AMY J. BARRY, Special to the Day
It all began 16 years ago when a group of local artists decided to get off the fence - or perhaps stay on it - and do something different. They had decided to display their work on old snow fences, and the Fence Show Artists were born.
Next, the artists needed to find a venue to show their artwork. They began by setting up fences in the Old Lyme A&P parking lot during the town's annual Midsummer Festival, which attracts throngs of visitors and brought them many admirers and buyers.
After several years, the Old Lyme Inn offered to host the Fence Show Artists on its grounds during the festival, where the art exhibit remained through the summer of 2011.
"We started with 10 or 12 people (exhibiting) and have had as many as 36," recalls founding member Richard Christofferson of Guilford. "All different artists are welcome. They come from as far away as Brooklyn (Conn.). It's a very independent, loosely-formed group."
There is a $35 fee to enter the show, but no commission is taken by a gallery or art center-all proceeds from sales go to the individual artists. The group owns six 50-foot fences which they erect the night before the event. Artists then hang their own work on a 10-foot section.
"There aren't many venues where you can show a lot of your work at the same time," notes Dick Traskos of Mystic. "This is an avenue to show 12 or 30 or more of your pieces at a time."
"There's a lot of freedom; it's really nice, you get to pick out your own work," adds Renni Ridgeway-Korsmeyer of Old Lyme. "People love it. They come back all the time. It's wonderful interaction with the community."
"It's so simple to put up our work on fences," says Elizabeth Van Wazer of Essex. "People look forward to it and come back looking for us each year."
Artists work in a variety of mediums-oil, acrylic, watercolor, pastel, pen & ink, collage and photography.
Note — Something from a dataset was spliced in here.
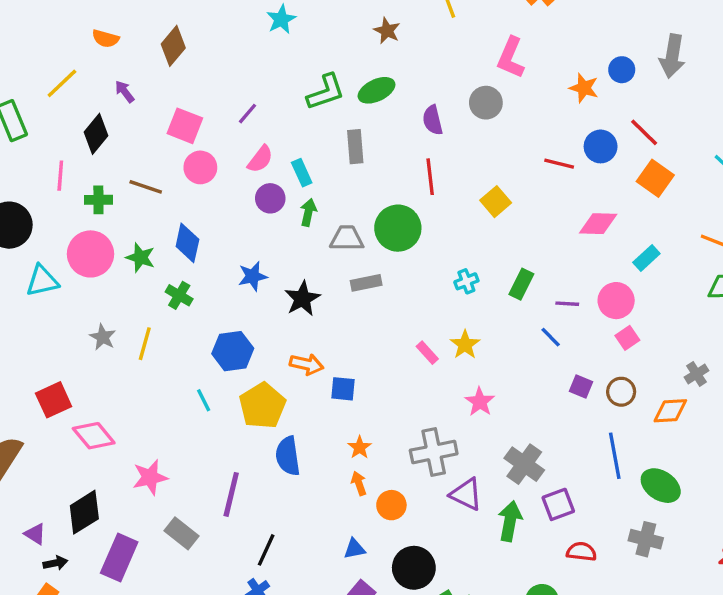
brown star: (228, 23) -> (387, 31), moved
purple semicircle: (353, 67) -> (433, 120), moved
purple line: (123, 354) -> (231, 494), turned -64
"It's an interesting group," says Pam Carlson of Essex. "People paint flowers, landscapes, animals, en plein air."
Carlson says the work is predominantly representational, although abstract artists have shown their work over the years.
Although art may not be a vocation for most Fence Show Artists, they say that it's a passion for all of them and note that many have taken classes privately, at Lyme Art Association, Lyme Academy College of Fine Art and Mystic Art Center, while some have traveled abroad with painting groups.
The Fence Show Artists created quite a following over the years, but it seemed like their good fortune had come to an end when the Old Lyme Inn was sold and the artists weren't invited back. Homeless, they began searching out new digs.
Peggy Traskos points out that it's never rained in the eight years she's been exhibiting, and this year torrential rains hampered the Midsummer Festival. In fact, long-time members concur that it's never rained in all 16 years they've been exhibiting.
The Essex Art Association (EAA) agreed to rent the artists space for a show in its gallery next month-"so our patrons know that we're still here," Carlson says.
It will be a smaller show, hung on the walls, but artist Claudia Van Ness says the artists plan to put up a piece of their iconic fence, so synonymous with the group, in front of the EAA.
Meanwhile, the artists received some welcome news. The owner of a piece of private property across from the Bee & Thistle Inn has agreed to let the Fence Show Artists exhibit there at next year's Midsummer Festival.
It's a pretty good bet the weather will cooperate.